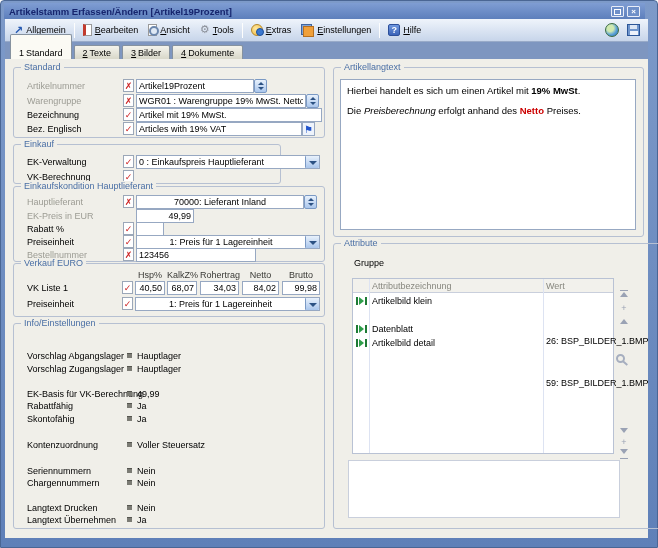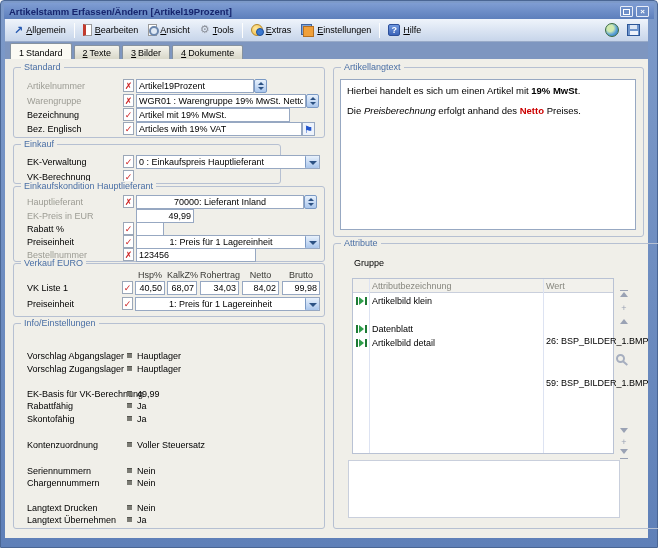--- a/index.html
+++ b/index.html
@@ -7,7 +7,7 @@
   body { position:relative; font-family:"Liberation Sans","DejaVu Sans",sans-serif; font-size:9px; color:#000; background:#fff; overflow:hidden; }
 
   .win { position:absolute; inset:0; background:linear-gradient(180deg,#7d9ac9,#5f80b8); border:1px solid #46engage5f8e; border:1px solid #4a6694; border-radius:4px 4px 0 0; }
-  .titlebar { position:absolute; top:2px; left:3px; right:3px; height:16px; display:flex; align-items:center; padding:0 5px; background:linear-gradient(180deg,#7f9dd3,#5d7fbc); color:#16256e; font-weight:bold; font-size:9.5px;justify-content:space-between; }
+  .titlebar { position:absolute; top:2px; left:3px; right:12px; height:16px; display:flex; align-items:center; padding:0 5px; background:linear-gradient(180deg,#7f9dd3,#5d7fbc); color:#16256e; font-weight:bold; font-size:9.5px;justify-content:space-between; }
   .wbtns { margin-left:auto; display:flex; gap:3px; }
   .wbtn { width:13px; height:11px; border:1px solid #e8edf8; background:#6e8fc8; color:#fff; font-size:8px; line-height:9px; text-align:center; border-radius:1px; }
   .wbtn.rest::after { content:""; display:block; width:5px; height:4px; border:1px solid #fff; margin:2px auto; }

(What you are asked to do)
Return each line of the listing that holds the word "margin".

(Finished task)
   .wbtns { margin-left:auto; display:flex; gap:3px; }
   .wbtn.rest::after { content:""; display:block; width:5px; height:4px; border:1px solid #fff; margin:2px auto; }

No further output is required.